Литературное произведение: Теория художественной целостности - [12]

Шрифт
Интервал

Оно действительно охватывает не просто разные, но и прямо противоположные состояния человеческой души и жизни, так что, казалось бы, неразрешимое противоречие жизни и смерти чудного мига все же разрешается в финальном утверждении. «И божество, и вдохновенье, и жизнь, и слезы, и любовь» – это не пять перечисляемых однородных членов, «частей», а повтор синонимических выражений жизненной целостности, полноты чудного мгновенья человеческой жизни. Преходящий миг и нетленный мир – эти коренные противоположности бытия гармонически согласуются в поэтическом целом.

Ни реальная Анна Петровна Керн, ни идеальная Мадонна Рафаэля не могут исчерпать пушкинского «гения чистой красоты», хотя и нераздельно в нем отражаются. Эта «бездна пространства» включается в художественное целое лирического стихотворения Пушкина так, что противоположности общечеловеческой истины и красоты и индивидуально неповторимой действительности объединяются в органической жизни поэта, претворяющего биографическую реальность в идеальную целостность личности. Плотью существования этой идеальной целостности становится стих, который, «как тело человека, есть откровение, осуществление души-идеи». И как преображаются и общие мысли, и биографические факты, раскрываясь в своей истине и красоте, в своем подлинно человеческом, поэтическом содержании, так же совершенно новую жизнь обретает в произведении Пушкина и стихотворный язык, все сложившиеся приемы, формы и особенности стиховой организации: этот стих, «явивший собою что-то небывалое, не похожее ни на что прежнее… был представителем новой, дотоле небывалой поэзии» >14 .

============

▸ Задания
1. Замените «Model Fleur» на «Model Lys» в строках перечня, начиная с его первой строки и заканчивая строкой, где стоит «List each element's». Приведите только эти строки, оставив всё прочее без изменений.
2. Продолжите текст о стихотворении Пушкина.

============

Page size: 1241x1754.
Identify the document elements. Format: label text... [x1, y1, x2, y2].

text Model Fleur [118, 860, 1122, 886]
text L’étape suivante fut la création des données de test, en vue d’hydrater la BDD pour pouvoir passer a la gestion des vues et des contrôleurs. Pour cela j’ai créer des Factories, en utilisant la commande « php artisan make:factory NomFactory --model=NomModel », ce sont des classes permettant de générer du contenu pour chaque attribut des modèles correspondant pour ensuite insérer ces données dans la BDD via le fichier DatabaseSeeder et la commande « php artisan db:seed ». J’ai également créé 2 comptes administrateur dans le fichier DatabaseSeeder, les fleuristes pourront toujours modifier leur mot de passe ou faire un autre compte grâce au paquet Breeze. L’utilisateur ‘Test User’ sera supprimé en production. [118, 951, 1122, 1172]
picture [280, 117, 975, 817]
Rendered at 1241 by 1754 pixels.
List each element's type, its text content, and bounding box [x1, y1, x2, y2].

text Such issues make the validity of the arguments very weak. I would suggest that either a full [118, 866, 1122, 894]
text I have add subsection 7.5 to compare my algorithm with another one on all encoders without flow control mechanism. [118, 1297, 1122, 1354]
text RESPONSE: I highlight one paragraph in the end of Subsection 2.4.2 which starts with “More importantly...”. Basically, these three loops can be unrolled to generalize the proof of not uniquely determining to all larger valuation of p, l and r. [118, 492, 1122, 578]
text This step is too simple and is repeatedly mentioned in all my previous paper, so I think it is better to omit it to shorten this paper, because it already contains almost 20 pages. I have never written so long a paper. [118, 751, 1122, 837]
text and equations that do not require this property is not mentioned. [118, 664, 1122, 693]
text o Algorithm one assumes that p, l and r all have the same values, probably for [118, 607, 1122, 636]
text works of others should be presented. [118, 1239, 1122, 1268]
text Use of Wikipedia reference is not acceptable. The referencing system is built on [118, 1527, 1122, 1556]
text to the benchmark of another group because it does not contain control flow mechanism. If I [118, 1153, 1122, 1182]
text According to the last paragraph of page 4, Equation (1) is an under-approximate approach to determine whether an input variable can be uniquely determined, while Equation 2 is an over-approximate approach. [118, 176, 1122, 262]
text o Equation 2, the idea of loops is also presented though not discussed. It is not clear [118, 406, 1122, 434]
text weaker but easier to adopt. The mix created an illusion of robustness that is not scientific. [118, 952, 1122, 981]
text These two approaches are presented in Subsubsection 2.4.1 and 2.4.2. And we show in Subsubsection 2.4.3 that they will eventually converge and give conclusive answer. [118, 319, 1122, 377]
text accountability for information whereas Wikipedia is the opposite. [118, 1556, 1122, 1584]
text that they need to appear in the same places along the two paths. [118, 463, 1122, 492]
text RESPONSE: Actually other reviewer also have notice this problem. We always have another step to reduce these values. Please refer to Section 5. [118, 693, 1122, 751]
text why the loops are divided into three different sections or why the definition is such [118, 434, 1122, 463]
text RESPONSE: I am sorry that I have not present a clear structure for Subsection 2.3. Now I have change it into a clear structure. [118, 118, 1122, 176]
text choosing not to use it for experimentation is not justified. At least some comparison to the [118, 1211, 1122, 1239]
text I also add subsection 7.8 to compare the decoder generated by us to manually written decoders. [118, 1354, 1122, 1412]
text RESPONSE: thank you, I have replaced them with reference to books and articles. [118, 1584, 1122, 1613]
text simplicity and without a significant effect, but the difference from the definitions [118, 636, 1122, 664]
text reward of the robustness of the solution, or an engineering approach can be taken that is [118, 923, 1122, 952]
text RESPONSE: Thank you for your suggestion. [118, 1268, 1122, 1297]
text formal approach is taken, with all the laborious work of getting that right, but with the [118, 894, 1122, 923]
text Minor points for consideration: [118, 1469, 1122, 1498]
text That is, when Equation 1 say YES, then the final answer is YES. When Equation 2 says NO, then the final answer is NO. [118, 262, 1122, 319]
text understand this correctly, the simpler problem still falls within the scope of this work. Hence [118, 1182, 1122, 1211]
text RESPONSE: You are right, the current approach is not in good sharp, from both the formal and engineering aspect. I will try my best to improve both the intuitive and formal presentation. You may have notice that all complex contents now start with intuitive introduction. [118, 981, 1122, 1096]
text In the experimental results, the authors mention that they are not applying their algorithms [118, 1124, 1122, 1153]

============

▸ Ответы к заданиям
1.
Page size: 1241x1754.
Identify the document elements. Format: label text... [x1, y1, x2, y2].

text Model Lys [118, 860, 1122, 886]
text L’étape suivante fut la création des données de test, en vue d’hydrater la BDD pour pouvoir passer a la gestion des vues et des contrôleurs. Pour cela j’ai créer des Factories, en utilisant la commande « php artisan make:factory NomFactory --model=NomModel », ce sont des classes permettant de générer du contenu pour chaque attribut des modèles correspondant pour ensuite insérer ces données dans la BDD via le fichier DatabaseSeeder et la commande « php artisan db:seed ». J’ai également créé 2 comptes administrateur dans le fichier DatabaseSeeder, les fleuristes pourront toujours modifier leur mot de passe ou faire un autre compte grâce au paquet Breeze. L’utilisateur ‘Test User’ sera supprimé en production. [118, 951, 1122, 1172]
picture [280, 117, 975, 817]
Rendered at 1241 by 1754 pixels.
List each element's type, its text content, and bounding box [x1, y1, x2, y2].

2.
А внешне тут, казалось бы, совсем нет ничего нового. Наоборот, и четырехстопный ямб, и кольцевая композиция, и трехчастность ритмического движения, и другие отдельные особенности стиха не были изобретением Пушкина, так же как «чудное мгновенье», «мимолетное виденье» и даже «гений чистой красоты». Но все эти свойства, особенности и элементы поэтического языка еще не есть поэзия, они сами по себе не образуют поэтического целого, которое и было у Пушкина истинно новым. Оно не сводится ни к стиховой композиции, ни к смысловому восхождению к подлинным духовным ценностям жизни, ни к смене душевных состояний лирического героя. Поэтическое целое возникает лишь при встрече и взаимном преображении этих частей в единый организм – в союзе «волшебных звуков, чувств и дум» его внутреннего мира они обретают принципиально новое существование и значение. И кольцевая композиция, переставая быть техникой, становится воплощением жизни души, ее сна и пробуждения, воплощением такого духовного подъема, который возвращает то, что невозвратно и неповторимо.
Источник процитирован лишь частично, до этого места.